ACTION ITEM: Scan the records below, and wherever a line has the word "strong", pull it out.

THE DATA:

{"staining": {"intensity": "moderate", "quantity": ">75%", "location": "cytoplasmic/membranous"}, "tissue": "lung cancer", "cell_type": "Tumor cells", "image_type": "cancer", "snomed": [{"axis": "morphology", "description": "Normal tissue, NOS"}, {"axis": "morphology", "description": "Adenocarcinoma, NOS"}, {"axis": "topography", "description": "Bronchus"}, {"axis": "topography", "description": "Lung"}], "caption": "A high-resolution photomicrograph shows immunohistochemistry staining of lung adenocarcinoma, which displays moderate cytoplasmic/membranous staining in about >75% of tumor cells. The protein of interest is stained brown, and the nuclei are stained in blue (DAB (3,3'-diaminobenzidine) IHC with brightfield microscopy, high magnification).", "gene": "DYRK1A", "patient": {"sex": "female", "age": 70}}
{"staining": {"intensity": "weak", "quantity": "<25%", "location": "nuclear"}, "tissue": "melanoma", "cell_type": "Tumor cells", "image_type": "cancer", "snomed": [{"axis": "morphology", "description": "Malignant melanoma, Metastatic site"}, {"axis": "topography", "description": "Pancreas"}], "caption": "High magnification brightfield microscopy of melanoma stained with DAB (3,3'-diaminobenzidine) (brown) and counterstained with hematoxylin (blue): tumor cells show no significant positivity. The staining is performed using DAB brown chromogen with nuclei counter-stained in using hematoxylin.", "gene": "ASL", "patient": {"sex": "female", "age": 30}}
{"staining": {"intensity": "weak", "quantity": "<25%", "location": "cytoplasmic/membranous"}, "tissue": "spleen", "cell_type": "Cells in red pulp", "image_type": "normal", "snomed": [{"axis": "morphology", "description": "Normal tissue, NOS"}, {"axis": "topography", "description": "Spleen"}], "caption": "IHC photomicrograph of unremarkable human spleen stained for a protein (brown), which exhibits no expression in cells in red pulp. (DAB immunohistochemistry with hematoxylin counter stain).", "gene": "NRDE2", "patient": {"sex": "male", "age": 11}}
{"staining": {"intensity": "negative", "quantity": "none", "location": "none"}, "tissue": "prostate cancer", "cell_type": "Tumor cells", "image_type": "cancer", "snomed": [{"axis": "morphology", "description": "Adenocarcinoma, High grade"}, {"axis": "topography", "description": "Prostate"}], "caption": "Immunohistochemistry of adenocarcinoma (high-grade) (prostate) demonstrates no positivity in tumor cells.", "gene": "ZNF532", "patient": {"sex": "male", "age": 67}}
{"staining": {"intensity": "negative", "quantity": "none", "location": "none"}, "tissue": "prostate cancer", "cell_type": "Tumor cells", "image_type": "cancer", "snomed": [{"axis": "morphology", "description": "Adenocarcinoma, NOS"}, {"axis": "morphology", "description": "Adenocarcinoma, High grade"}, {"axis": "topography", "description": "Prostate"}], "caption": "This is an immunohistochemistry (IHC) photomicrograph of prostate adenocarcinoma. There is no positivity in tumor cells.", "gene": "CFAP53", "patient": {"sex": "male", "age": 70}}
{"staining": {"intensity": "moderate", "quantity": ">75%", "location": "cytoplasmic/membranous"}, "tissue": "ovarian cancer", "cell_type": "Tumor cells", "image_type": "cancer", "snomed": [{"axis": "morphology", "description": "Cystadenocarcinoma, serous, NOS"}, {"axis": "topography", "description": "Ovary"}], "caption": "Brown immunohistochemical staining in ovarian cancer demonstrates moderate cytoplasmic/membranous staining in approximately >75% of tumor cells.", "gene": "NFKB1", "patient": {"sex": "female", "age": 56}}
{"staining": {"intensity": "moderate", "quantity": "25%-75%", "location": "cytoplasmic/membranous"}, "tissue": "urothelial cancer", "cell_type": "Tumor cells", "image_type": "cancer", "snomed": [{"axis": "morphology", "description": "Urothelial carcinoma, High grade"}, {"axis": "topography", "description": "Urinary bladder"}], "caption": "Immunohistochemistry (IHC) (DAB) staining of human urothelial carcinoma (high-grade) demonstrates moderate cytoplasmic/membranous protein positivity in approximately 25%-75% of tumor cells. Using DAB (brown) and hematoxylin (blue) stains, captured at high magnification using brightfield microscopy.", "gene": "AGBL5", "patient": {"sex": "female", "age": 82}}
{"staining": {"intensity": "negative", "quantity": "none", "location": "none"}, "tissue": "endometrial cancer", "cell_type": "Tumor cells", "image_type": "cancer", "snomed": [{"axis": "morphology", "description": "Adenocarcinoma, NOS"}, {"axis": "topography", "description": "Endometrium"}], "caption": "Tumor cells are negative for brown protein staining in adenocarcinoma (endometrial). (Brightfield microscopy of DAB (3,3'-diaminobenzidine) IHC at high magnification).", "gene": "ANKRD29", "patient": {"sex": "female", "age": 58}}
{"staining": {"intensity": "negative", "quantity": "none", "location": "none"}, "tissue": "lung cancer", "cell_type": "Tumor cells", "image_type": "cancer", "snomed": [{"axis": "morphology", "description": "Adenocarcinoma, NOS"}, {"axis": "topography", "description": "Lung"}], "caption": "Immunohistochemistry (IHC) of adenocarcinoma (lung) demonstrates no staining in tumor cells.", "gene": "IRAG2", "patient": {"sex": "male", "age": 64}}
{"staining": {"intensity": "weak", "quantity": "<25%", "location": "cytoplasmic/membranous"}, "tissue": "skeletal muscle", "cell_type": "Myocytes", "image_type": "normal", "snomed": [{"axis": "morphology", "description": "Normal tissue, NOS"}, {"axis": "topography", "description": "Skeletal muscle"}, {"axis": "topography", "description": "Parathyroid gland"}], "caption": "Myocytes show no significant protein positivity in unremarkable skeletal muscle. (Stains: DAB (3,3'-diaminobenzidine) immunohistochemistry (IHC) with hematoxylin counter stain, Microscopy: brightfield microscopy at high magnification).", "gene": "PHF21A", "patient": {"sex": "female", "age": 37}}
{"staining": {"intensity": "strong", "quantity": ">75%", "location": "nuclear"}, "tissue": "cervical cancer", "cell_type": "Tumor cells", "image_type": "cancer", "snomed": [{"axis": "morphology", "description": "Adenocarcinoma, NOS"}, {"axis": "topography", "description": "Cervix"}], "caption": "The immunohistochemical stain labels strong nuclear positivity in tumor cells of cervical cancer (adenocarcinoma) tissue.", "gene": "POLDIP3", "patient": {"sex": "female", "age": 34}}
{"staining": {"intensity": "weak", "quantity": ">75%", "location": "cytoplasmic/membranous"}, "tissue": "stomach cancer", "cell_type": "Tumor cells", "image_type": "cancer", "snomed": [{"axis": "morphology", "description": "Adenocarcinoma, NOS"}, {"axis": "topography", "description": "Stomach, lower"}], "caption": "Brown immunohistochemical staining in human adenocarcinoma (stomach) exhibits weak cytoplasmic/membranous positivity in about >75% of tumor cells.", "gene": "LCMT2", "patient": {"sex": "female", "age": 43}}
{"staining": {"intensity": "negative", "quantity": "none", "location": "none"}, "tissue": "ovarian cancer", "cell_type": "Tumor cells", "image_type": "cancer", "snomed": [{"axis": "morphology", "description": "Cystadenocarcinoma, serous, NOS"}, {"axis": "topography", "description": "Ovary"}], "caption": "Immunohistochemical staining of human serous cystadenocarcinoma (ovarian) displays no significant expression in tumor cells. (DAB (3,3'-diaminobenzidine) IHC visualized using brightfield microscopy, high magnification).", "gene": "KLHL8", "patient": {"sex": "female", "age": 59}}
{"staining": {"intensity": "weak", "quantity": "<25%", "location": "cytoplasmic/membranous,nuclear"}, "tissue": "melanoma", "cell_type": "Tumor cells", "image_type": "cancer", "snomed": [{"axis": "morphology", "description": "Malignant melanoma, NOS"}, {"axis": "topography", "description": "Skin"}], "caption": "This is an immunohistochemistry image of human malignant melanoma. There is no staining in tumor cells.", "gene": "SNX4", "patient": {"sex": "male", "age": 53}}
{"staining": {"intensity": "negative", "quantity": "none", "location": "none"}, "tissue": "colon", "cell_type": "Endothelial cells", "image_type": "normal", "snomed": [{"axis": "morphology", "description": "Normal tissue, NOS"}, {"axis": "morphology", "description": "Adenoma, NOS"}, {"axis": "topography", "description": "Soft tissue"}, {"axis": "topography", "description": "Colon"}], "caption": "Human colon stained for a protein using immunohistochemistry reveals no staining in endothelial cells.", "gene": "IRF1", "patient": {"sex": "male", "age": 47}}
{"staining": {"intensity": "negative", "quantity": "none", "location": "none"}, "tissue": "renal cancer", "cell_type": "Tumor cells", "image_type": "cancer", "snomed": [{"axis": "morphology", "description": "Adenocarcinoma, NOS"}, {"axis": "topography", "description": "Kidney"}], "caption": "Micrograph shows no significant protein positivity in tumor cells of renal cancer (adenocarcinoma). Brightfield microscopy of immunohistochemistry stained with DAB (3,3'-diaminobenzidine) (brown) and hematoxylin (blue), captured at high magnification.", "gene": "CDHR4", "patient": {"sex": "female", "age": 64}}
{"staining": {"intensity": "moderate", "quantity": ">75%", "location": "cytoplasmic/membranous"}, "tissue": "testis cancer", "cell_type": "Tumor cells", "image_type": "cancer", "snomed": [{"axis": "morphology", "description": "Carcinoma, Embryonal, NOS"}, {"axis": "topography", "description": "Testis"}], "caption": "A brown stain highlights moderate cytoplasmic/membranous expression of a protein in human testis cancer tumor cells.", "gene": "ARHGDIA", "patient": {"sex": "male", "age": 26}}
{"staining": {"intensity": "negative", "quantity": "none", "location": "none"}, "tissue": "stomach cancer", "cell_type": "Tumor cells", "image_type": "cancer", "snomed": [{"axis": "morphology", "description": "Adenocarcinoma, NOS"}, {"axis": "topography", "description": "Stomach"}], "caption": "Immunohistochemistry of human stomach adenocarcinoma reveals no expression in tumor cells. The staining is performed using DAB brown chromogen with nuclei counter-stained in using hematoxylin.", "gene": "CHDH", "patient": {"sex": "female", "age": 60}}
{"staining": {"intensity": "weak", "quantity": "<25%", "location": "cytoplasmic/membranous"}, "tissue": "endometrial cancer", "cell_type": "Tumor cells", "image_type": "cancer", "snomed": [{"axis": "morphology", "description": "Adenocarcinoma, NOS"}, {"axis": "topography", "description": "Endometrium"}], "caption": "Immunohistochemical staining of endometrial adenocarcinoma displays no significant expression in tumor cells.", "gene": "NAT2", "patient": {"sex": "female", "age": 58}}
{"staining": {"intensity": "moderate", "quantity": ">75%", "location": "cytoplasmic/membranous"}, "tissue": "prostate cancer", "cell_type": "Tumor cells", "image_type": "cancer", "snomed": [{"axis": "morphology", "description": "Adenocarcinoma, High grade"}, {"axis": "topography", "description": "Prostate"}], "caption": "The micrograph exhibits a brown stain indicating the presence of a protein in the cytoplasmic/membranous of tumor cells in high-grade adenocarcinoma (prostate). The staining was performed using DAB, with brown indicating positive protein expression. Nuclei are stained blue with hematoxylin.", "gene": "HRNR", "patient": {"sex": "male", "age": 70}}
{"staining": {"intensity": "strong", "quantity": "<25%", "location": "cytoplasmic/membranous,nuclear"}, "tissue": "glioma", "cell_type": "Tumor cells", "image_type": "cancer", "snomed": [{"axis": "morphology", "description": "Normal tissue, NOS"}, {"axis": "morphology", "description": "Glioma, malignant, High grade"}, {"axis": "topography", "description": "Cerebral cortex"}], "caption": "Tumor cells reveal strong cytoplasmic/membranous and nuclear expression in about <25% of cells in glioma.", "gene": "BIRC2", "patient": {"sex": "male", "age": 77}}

SOLUTION FOR THIS TASK:
{"staining": {"intensity": "strong", "quantity": ">75%", "location": "nuclear"}, "tissue": "cervical cancer", "cell_type": "Tumor cells", "image_type": "cancer", "snomed": [{"axis": "morphology", "description": "Adenocarcinoma, NOS"}, {"axis": "topography", "description": "Cervix"}], "caption": "The immunohistochemical stain labels strong nuclear positivity in tumor cells of cervical cancer (adenocarcinoma) tissue.", "gene": "POLDIP3", "patient": {"sex": "female", "age": 34}}
{"staining": {"intensity": "strong", "quantity": "<25%", "location": "cytoplasmic/membranous,nuclear"}, "tissue": "glioma", "cell_type": "Tumor cells", "image_type": "cancer", "snomed": [{"axis": "morphology", "description": "Normal tissue, NOS"}, {"axis": "morphology", "description": "Glioma, malignant, High grade"}, {"axis": "topography", "description": "Cerebral cortex"}], "caption": "Tumor cells reveal strong cytoplasmic/membranous and nuclear expression in about <25% of cells in glioma.", "gene": "BIRC2", "patient": {"sex": "male", "age": 77}}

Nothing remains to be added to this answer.